Takeaways for Government Executives

While PART is still developing and has its challenges, it raises the stakes for strategic management in government and only increases in importance moving forward. Government executives should consider five key points related to PART:

  • Agencies are doing reasonably well with PART assessments, although the real focus needs to be on how the PART unit of analysis, "program," is defined as the definition has real impact on an agency's ability to benefit from PART.
  • Executives should keep an eye on the initiatives associated with PART that are on the horizon and prioritize PART efforts accordingly.

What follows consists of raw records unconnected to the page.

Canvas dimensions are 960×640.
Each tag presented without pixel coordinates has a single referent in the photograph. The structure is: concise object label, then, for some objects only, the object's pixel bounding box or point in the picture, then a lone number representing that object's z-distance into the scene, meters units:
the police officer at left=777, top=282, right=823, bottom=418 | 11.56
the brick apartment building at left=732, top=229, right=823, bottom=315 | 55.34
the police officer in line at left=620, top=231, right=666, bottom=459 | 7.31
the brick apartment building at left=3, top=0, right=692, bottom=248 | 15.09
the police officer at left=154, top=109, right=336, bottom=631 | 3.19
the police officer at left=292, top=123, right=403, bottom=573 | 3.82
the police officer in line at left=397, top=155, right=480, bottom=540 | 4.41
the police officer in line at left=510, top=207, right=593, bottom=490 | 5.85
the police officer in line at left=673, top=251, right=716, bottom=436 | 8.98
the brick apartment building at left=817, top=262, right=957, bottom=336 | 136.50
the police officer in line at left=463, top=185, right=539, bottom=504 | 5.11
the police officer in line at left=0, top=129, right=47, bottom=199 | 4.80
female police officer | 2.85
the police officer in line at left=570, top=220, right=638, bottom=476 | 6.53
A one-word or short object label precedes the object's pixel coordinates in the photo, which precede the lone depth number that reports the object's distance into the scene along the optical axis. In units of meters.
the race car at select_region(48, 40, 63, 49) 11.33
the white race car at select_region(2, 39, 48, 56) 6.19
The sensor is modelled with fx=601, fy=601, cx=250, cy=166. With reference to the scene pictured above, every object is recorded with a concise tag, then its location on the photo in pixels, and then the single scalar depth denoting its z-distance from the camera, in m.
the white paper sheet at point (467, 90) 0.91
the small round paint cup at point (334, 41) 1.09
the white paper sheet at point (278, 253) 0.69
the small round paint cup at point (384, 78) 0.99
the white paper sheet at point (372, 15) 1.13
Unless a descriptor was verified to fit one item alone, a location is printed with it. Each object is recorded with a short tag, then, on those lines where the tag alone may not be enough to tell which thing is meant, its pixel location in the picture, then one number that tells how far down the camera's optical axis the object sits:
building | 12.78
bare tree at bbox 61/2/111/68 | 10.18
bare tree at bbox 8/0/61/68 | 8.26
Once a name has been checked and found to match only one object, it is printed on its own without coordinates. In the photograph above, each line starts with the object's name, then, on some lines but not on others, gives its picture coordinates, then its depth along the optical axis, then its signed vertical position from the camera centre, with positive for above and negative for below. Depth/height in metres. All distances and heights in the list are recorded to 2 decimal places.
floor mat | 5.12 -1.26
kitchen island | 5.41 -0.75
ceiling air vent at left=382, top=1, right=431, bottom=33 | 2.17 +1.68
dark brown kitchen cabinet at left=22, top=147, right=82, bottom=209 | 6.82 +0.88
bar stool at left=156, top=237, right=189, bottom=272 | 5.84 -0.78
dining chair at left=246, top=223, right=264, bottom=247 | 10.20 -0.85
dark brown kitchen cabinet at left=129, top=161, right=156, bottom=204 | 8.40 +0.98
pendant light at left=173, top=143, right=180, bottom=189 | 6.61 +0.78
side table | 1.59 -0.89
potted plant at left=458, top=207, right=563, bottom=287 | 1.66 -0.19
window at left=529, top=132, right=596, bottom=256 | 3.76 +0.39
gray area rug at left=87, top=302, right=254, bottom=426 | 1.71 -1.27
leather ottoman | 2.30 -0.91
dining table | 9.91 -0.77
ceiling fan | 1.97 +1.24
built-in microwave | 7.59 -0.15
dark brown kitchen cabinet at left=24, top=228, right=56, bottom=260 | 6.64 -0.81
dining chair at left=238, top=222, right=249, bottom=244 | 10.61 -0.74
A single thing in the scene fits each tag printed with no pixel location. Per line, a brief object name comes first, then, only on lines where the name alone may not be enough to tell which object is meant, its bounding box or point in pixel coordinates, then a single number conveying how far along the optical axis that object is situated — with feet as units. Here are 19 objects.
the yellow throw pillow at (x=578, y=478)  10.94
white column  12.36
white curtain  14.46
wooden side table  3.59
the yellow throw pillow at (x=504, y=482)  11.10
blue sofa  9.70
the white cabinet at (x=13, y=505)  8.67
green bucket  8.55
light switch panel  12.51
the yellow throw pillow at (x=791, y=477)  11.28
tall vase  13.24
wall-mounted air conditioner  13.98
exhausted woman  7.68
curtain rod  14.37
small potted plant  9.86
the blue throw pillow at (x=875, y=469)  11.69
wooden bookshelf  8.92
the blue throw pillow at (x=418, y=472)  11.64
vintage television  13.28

It is likely that PART will become an indispensable tool to communicate the value of programs to both OMB and Congress, especially when comparing like programs.
  • The link between PART performance and program funding decisions is becoming more concrete, but it is not yet definitive.
  • There are no data to show that PART selection equates to funding cuts. When comparing programs selected for PART assessment and overall agency funding, PART program funding is just as likely to increase as decrease. However, more granular analysis is necessary.
  • While PART impacts BPI, achieving BPI success, and green ratings from OPM, requires a broader focus.